これらの燻製人間の遺体は、科学的に知られている最古のミイラかもしれない

これらの燻製人間の遺体は、科学的に知られている最古のミイラかもしれない

研究者たちは、科学的に知られる限り最も古い人工的なミイラ製造の証拠と思われるものを発見した。これにより、埋葬の儀式の年代が古代エジプト時代よりはるか昔にまで遡ることになる。

約2万年前から4000年前に東南アジアに住んでいた狩猟採集民は、死者をしっかりとかがみ込んだり、しゃがんだりした姿勢で埋葬していました。それだけでなく、これらのコミュニティでは、火で遺体を乾燥させるミイラ化という手法も実践していました。これは、月曜日にPNAS誌に掲載された研究論文で研究者らが詳述した通りです。この慣習は、世界の他の文化でも見られます。

研究チームは、東南アジアの11の考古学遺跡から、1万2000年前から4000年前の石器時代以前の埋葬地54体を調査した。「今回の発見は、これらの石器時代以前の屈曲位の高い、あるいはしゃがんだ姿勢の埋葬地の多くが、長期間の火による燻製乾燥処理を受けていたことを裏付けている。これは、オーストラリアやニューギニア高地の一部の社会で民族誌学的に記録されているミイラ化の過程に類似している」と研究者らは論文に記している。

「分析された考古学的サンプルの中には、世界最古の人工的なミイラ化の例となるものがある」と研究者らは結論付けた。

うずくまり埋葬の謎

考古学者たちは以前、東南アジアのしゃがんだ埋葬を「一次埋葬」に分類していたと、本研究の共著者でオーストラリア国立大学の研究者であるシャオチュン・フン氏は、The Conversation誌に掲載された記事で述べている。一次埋葬とは、一回の儀式で完全な遺体を埋葬した墓の専門用語である。

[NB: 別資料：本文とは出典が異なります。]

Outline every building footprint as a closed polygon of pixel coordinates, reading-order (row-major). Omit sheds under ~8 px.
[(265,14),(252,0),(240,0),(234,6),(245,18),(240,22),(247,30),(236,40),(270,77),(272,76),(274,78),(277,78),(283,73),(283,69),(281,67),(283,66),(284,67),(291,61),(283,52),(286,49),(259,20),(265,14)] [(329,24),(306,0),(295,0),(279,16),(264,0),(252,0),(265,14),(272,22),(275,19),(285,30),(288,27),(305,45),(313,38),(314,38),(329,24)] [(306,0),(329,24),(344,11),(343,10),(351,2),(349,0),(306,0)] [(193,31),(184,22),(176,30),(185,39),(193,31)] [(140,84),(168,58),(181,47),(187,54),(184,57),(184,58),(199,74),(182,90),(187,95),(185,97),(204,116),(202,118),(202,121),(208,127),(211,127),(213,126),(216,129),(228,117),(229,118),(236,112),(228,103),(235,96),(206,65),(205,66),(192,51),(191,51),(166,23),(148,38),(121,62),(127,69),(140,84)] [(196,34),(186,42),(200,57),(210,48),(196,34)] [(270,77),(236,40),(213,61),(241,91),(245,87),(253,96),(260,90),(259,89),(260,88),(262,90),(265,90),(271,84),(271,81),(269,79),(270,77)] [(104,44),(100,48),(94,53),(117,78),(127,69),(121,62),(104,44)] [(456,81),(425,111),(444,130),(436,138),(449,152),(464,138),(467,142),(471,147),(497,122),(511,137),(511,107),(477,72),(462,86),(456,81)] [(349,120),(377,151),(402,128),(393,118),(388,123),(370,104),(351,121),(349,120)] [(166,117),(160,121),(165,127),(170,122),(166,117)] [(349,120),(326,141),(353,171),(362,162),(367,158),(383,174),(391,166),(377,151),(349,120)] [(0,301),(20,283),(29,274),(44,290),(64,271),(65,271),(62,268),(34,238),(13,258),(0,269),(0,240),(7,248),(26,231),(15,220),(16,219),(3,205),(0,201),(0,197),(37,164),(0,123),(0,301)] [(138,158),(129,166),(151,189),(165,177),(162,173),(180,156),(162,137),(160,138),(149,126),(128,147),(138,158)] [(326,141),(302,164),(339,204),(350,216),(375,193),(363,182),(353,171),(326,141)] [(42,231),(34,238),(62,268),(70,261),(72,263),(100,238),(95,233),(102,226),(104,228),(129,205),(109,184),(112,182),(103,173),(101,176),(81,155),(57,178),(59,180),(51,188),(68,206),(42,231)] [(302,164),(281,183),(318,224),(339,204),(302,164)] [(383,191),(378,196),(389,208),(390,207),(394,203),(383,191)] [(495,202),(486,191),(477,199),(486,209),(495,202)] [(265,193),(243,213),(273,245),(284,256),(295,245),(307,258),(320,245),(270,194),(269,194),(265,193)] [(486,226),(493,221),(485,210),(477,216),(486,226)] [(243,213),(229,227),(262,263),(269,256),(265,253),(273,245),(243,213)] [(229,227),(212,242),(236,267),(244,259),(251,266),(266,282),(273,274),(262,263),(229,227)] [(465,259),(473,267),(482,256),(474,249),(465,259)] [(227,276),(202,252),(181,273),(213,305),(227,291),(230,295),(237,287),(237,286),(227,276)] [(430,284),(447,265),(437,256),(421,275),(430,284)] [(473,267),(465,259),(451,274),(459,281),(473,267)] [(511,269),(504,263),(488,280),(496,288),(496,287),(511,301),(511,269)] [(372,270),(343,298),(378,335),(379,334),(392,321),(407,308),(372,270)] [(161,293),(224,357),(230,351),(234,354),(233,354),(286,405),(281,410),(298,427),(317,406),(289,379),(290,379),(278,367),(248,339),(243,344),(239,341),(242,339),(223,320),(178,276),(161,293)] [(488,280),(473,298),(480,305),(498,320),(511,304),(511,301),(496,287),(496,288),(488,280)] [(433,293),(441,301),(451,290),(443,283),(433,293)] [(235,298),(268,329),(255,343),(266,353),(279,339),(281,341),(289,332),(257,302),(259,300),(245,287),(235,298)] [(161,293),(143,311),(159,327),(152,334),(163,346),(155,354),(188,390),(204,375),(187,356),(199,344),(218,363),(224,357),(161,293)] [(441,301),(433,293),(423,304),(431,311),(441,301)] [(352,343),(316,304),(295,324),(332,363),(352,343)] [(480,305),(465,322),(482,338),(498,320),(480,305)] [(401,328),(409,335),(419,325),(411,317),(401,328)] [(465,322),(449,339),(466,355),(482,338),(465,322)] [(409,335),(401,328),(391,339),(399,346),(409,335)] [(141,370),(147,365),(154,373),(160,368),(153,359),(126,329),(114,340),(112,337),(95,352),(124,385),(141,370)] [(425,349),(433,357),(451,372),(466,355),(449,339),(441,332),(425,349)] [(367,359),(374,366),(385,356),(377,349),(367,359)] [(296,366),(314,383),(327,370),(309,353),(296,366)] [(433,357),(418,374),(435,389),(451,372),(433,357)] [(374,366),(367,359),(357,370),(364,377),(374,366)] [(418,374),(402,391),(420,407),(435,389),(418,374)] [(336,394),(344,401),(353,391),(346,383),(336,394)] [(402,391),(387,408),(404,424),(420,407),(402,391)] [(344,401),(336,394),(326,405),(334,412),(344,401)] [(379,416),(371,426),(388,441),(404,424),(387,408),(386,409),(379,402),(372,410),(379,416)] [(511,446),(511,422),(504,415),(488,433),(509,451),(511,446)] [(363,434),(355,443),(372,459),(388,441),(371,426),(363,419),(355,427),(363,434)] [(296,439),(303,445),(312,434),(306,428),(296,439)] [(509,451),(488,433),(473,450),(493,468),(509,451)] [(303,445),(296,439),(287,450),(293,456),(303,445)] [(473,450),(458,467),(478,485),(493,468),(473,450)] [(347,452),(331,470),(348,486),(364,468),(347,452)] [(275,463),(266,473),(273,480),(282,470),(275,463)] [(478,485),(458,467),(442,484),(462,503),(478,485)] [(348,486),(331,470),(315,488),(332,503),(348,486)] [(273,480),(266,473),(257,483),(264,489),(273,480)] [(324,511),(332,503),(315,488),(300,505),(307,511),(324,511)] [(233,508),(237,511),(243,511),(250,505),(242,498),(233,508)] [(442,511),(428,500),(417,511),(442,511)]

しかし、フン氏と研究チームは、解剖学的に信じ難い骨格の配置や、肉の少ない部分に集中して焼かれた痕跡のある骨など、この理論に疑問を呈する埋葬の特徴に気づいた。

過屈曲埋葬姿勢と焼けた頭蓋骨
中国南部で発見された約7000年前の若い男性の遺骨と、部分的に焼かれた頭蓋骨。© Zhen Li、Hirofumi Matsumura

「半分冗談で、でも純粋に興味があって、『これらの埋葬はパプアニューギニアの燻製ミイラに似ているかもしれない』と口走ったのを覚えています」とフン氏は説明した。おそらく、ミイラ作りが今も行われているパプアニューギニアのアンガ族の葬儀の伝統を指しているのだろう。

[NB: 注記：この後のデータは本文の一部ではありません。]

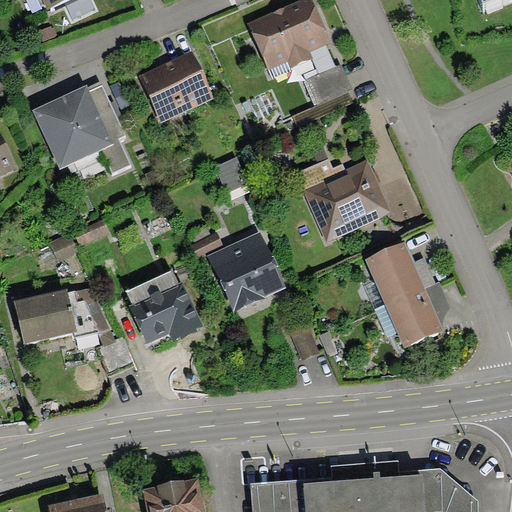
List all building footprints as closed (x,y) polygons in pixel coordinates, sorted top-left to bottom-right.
[(42,0),(46,9),(66,0),(42,0)] [(310,52),(332,42),(312,0),(299,0),(247,23),(268,71),(288,62),(291,69),(314,59),(310,52)] [(52,28),(51,26),(39,32),(43,42),(55,37),(54,35),(57,34),(54,28),(52,28)] [(139,76),(161,123),(213,99),(192,52),(139,76)] [(352,90),(341,64),(307,80),(319,105),(352,90)] [(130,105),(120,81),(111,85),(121,109),(130,105)] [(86,86),(33,110),(60,169),(101,150),(112,145),(111,141),(89,92),(86,86)] [(103,86),(89,92),(111,141),(118,138),(124,135),(103,86)] [(0,135),(0,176),(16,169),(0,135)] [(131,165),(118,138),(111,141),(112,145),(101,150),(113,174),(131,165)] [(329,159),(323,144),(312,149),(318,164),(329,159)] [(237,157),(215,167),(226,193),(248,183),(237,157)] [(318,164),(297,173),(305,190),(325,181),(324,179),(345,170),(343,164),(333,168),(329,159),(318,164)] [(327,241),(391,212),(367,160),(345,170),(324,179),(325,181),(305,190),(327,241)] [(66,235),(57,215),(39,223),(49,243),(66,235)] [(110,234),(103,219),(75,232),(82,246),(110,234)] [(196,240),(211,233),(206,224),(192,231),(196,240)] [(224,247),(217,231),(211,233),(196,240),(191,242),(199,259),(208,255),(224,247)] [(224,247),(208,255),(234,312),(266,298),(265,296),(286,287),(260,231),(224,247)] [(49,243),(58,261),(78,252),(69,233),(66,235),(49,243)] [(405,242),(365,259),(373,276),(385,305),(426,289),(414,262),(405,242)] [(424,258),(414,262),(426,289),(436,284),(424,258)] [(203,326),(182,281),(177,284),(171,270),(126,291),(132,304),(129,305),(147,345),(169,335),(172,341),(180,337),(181,339),(198,332),(197,329),(203,326)] [(385,305),(373,276),(363,280),(375,309),(385,305)] [(436,284),(426,289),(444,331),(443,325),(443,321),(445,317),(446,314),(448,311),(450,309),(439,282),(436,284)] [(67,288),(15,300),(25,343),(75,332),(77,331),(68,292),(67,288)] [(92,289),(75,291),(78,301),(85,301),(99,331),(103,345),(104,347),(117,342),(116,339),(92,289)] [(444,331),(426,289),(385,305),(397,333),(404,348),(444,331)] [(77,331),(75,332),(76,337),(99,331),(85,301),(78,301),(75,291),(68,292),(77,331)] [(397,333),(385,305),(375,309),(387,337),(397,333)] [(302,360),(320,353),(308,324),(291,330),(302,360)] [(336,329),(320,335),(328,355),(336,351),(332,339),(339,336),(336,329)] [(124,336),(116,339),(117,342),(104,347),(103,345),(96,348),(109,377),(136,366),(124,336)] [(478,511),(478,501),(441,469),(251,484),(252,511),(478,511)] [(204,511),(198,479),(144,489),(147,511),(204,511)] [(107,511),(103,494),(48,506),(48,511),(107,511)]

研究者たちは、ニューギニア高地における現代の燻製ミイラ製造法と先史時代の遺骨との間に顕著な類似点を発見しました。しかしながら、古代の遺骨には明らかに焼かれた痕跡は見られませんでした。この仮説をさらに検証するため、研究チームは実験室技術を用いて、高温への曝露による骨構造の微小な変化の有無を調査しました。この手法により、研究対象となったほぼすべての遺骨が、低温の環境下で一定時間放置されていたことが明らかになり、燻製にされたことが示唆されました。

モダンダニ
インドネシア、パプア州ダニ族の燻製乾燥個体。 © 2019年1月撮影、松村博文、Hsiao-chun Hung

永続的な葬儀の慣習

「東南アジアから発見された埋葬サンプルは、頭蓋顔面の特徴やゲノムの類似性を通じてニューギニア高地やオーストラリアの先住民と関連していた狩猟採集民社会において、1万年以上にわたって続いてきた、驚くほど永続的な一連の文化的信仰と埋葬慣習を浮き彫りにしている」と研究者らは論文に記している。

東南アジアの狩猟採集民の身体的特徴と遺伝子はニューギニアとオーストラリアの先住民グループと関連付けられており、葬儀の伝統がこれらの地域全体に広がり、何千年も存続したことを示唆している。